[Entries taken from a collection]
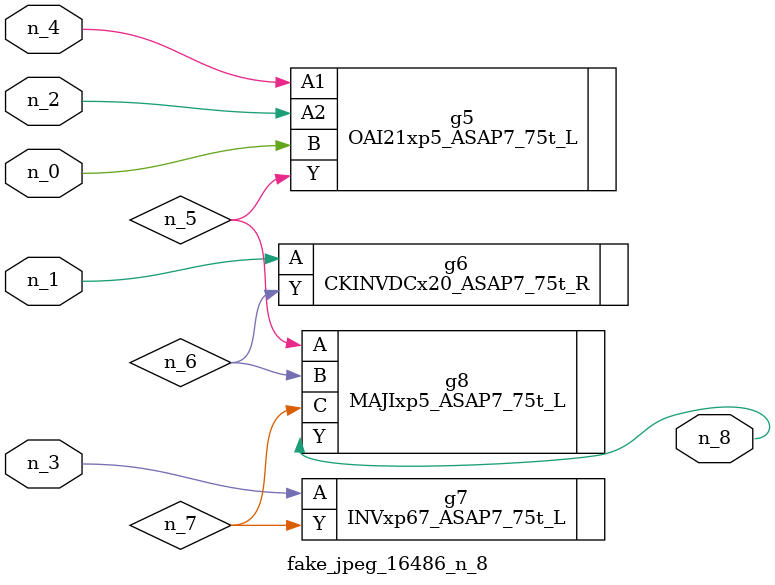
<source format=v>
module fake_jpeg_16486_n_8 (n_3, n_2, n_1, n_0, n_4, n_8);

input n_3;
input n_2;
input n_1;
input n_0;
input n_4;

output n_8;

wire n_6;
wire n_5;
wire n_7;

OAI21xp5_ASAP7_75t_L g5 ( 
.A1(n_4),
.A2(n_2),
.B(n_0),
.Y(n_5)
);

CKINVDCx20_ASAP7_75t_R g6 ( 
.A(n_1),
.Y(n_6)
);

INVxp67_ASAP7_75t_L g7 ( 
.A(n_3),
.Y(n_7)
);

MAJIxp5_ASAP7_75t_L g8 ( 
.A(n_5),
.B(n_6),
.C(n_7),
.Y(n_8)
);


endmodule
</source>
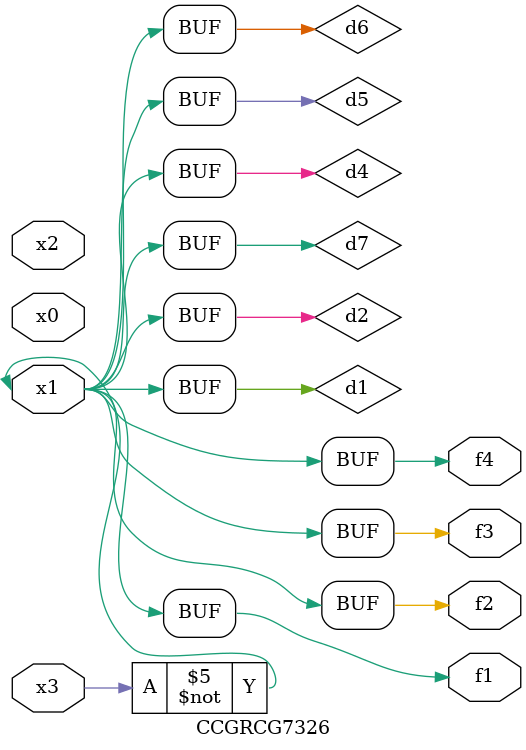
<source format=v>
module CCGRCG7326(
	input x0, x1, x2, x3,
	output f1, f2, f3, f4
);

	wire d1, d2, d3, d4, d5, d6, d7;

	not (d1, x3);
	buf (d2, x1);
	xnor (d3, d1, d2);
	nor (d4, d1);
	buf (d5, d1, d2);
	buf (d6, d4, d5);
	nand (d7, d4);
	assign f1 = d6;
	assign f2 = d7;
	assign f3 = d6;
	assign f4 = d6;
endmodule

</source>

● INSTRUCTIONS FOR THE TASK: Leaving the pictures behind, return every line above exactly.

● RESULT FOR THIS EXERCISE:
<source format=v>
module fake_jpeg_16486_n_8 (n_3, n_2, n_1, n_0, n_4, n_8);

input n_3;
input n_2;
input n_1;
input n_0;
input n_4;

output n_8;

wire n_6;
wire n_5;
wire n_7;

OAI21xp5_ASAP7_75t_L g5 ( 
.A1(n_4),
.A2(n_2),
.B(n_0),
.Y(n_5)
);

CKINVDCx20_ASAP7_75t_R g6 ( 
.A(n_1),
.Y(n_6)
);

INVxp67_ASAP7_75t_L g7 ( 
.A(n_3),
.Y(n_7)
);

MAJIxp5_ASAP7_75t_L g8 ( 
.A(n_5),
.B(n_6),
.C(n_7),
.Y(n_8)
);


endmodule
</source>
<source format=v>
module CCGRCG7326(
	input x0, x1, x2, x3,
	output f1, f2, f3, f4
);

	wire d1, d2, d3, d4, d5, d6, d7;

	not (d1, x3);
	buf (d2, x1);
	xnor (d3, d1, d2);
	nor (d4, d1);
	buf (d5, d1, d2);
	buf (d6, d4, d5);
	nand (d7, d4);
	assign f1 = d6;
	assign f2 = d7;
	assign f3 = d6;
	assign f4 = d6;
endmodule

</source>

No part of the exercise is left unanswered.